INPUT section start

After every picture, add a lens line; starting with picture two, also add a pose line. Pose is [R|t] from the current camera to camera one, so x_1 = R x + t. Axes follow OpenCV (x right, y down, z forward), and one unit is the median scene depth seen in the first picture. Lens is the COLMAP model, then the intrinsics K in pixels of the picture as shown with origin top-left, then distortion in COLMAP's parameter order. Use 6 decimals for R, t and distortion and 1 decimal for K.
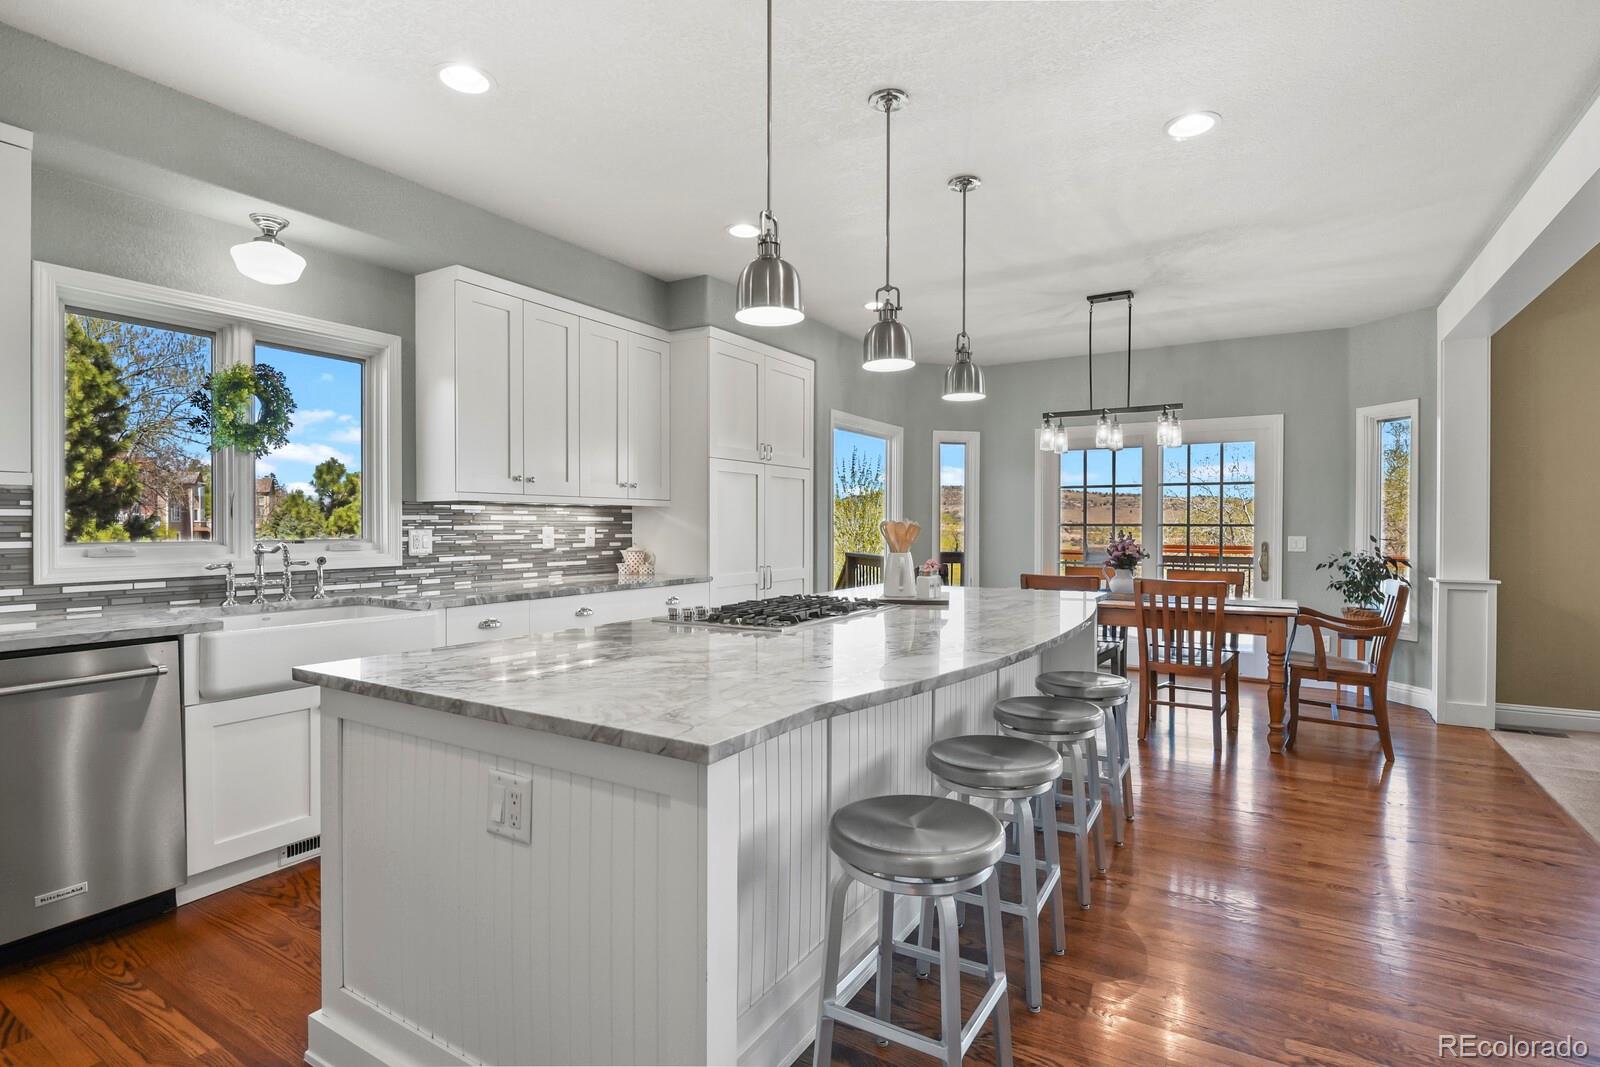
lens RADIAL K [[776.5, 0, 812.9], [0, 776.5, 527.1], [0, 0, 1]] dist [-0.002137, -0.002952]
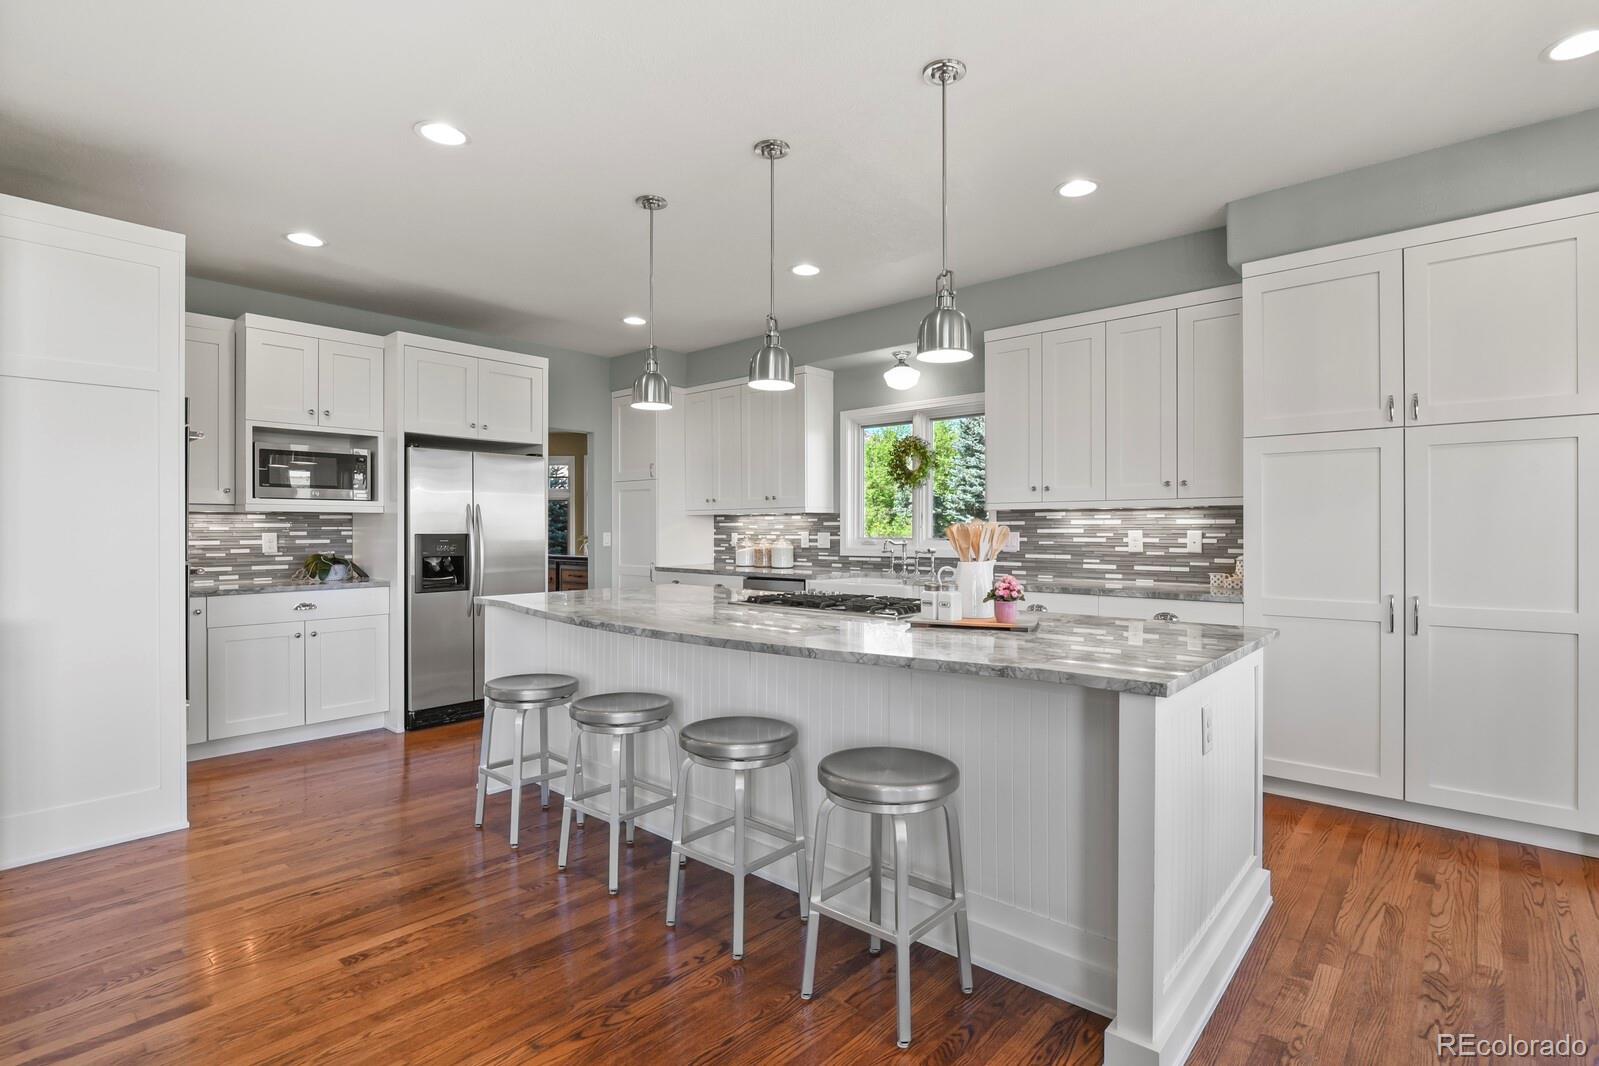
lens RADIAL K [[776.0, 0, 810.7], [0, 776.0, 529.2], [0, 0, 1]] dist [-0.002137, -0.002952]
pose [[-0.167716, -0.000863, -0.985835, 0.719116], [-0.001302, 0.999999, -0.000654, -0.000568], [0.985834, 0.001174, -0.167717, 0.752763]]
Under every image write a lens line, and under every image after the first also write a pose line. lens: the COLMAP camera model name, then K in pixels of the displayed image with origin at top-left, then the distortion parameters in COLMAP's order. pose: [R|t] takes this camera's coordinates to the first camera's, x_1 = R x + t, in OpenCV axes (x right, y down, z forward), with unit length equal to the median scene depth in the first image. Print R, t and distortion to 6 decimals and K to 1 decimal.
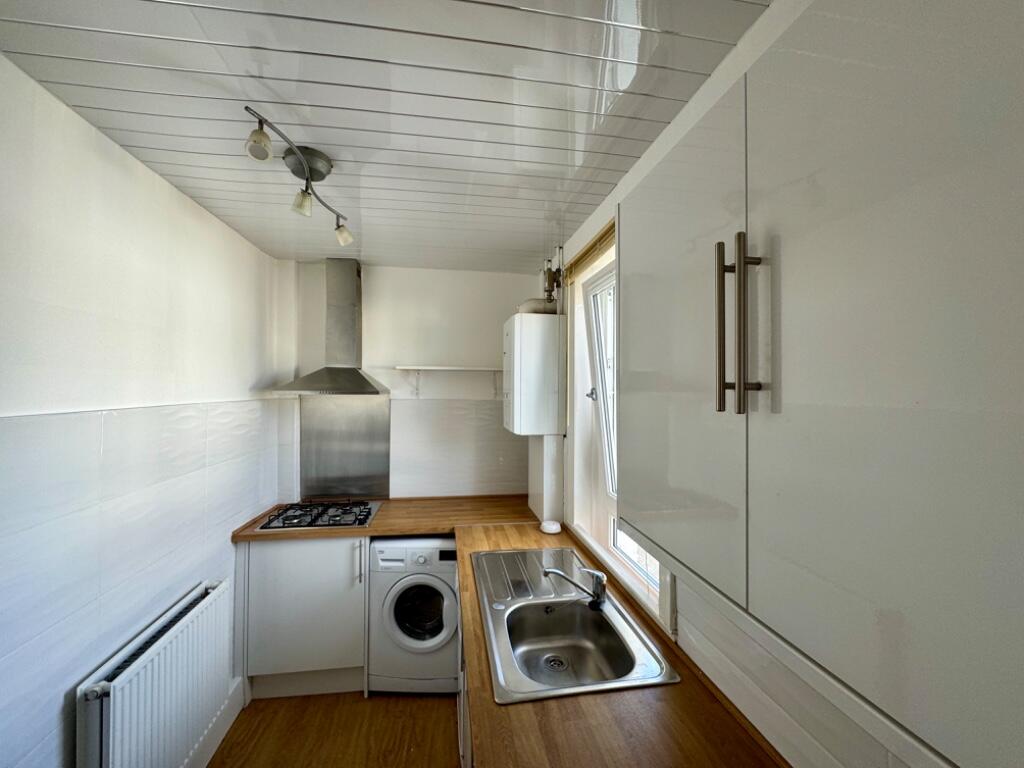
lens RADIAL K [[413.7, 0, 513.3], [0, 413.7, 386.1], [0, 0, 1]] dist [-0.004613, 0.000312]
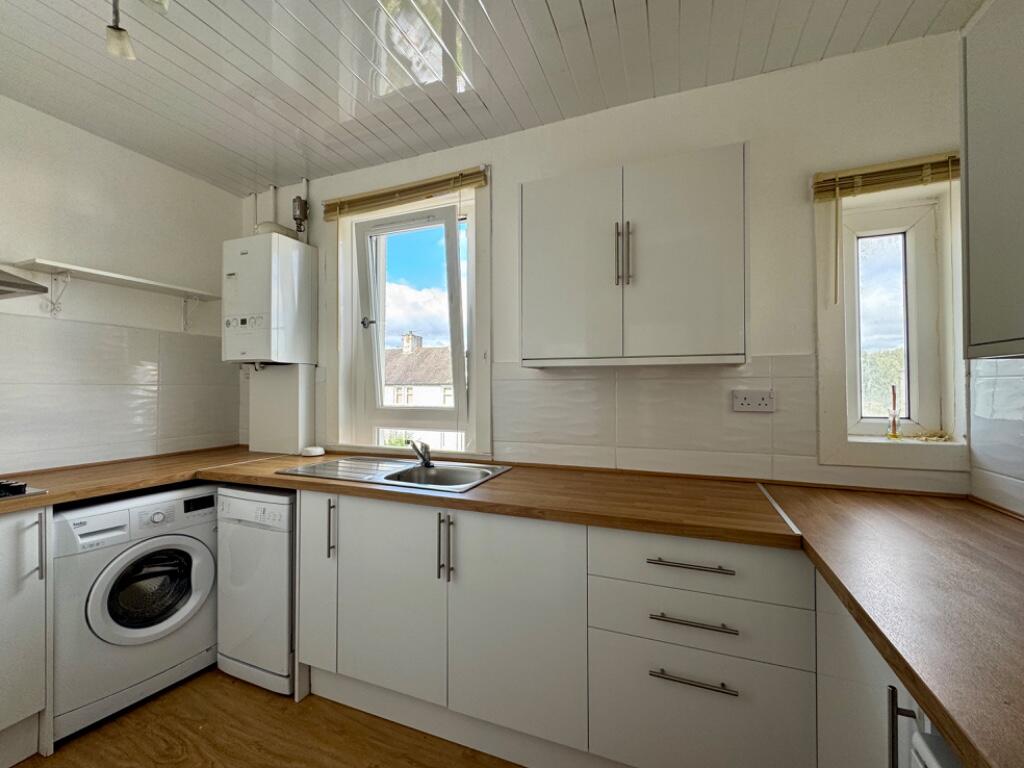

INPUT section end

== EXERCISE BRIEF ==
In your copy of the entries above, leave out the pictures and keep every word exact.

== YOUR SOLUTION ==
After every picture, add a lens line; starting with picture two, also add a pose line. Pose is [R|t] from the current camera to camera one, so x_1 = R x + t. Axes follow OpenCV (x right, y down, z forward), and one unit is the median scene depth seen in the first picture. Lens is the COLMAP model, then the intrinsics K in pixels of the picture as shown with origin top-left, then distortion in COLMAP's parameter order. Use 6 decimals for R, t and distortion and 1 decimal for K.
lens RADIAL K [[776.5, 0, 812.9], [0, 776.5, 527.1], [0, 0, 1]] dist [-0.002137, -0.002952]
lens RADIAL K [[776.0, 0, 810.7], [0, 776.0, 529.2], [0, 0, 1]] dist [-0.002137, -0.002952]
pose [[-0.167716, -0.000863, -0.985835, 0.719116], [-0.001302, 0.999999, -0.000654, -0.000568], [0.985834, 0.001174, -0.167717, 0.752763]]
Under every image write a lens line, and under every image after the first also write a pose line. lens: the COLMAP camera model name, then K in pixels of the displayed image with origin at top-left, then the distortion parameters in COLMAP's order. pose: [R|t] takes this camera's coordinates to the first camera's, x_1 = R x + t, in OpenCV axes (x right, y down, z forward), with unit length equal to the median scene depth in the first image. Print R, t and distortion to 6 decimals and K to 1 decimal.
lens RADIAL K [[413.7, 0, 513.3], [0, 413.7, 386.1], [0, 0, 1]] dist [-0.004613, 0.000312]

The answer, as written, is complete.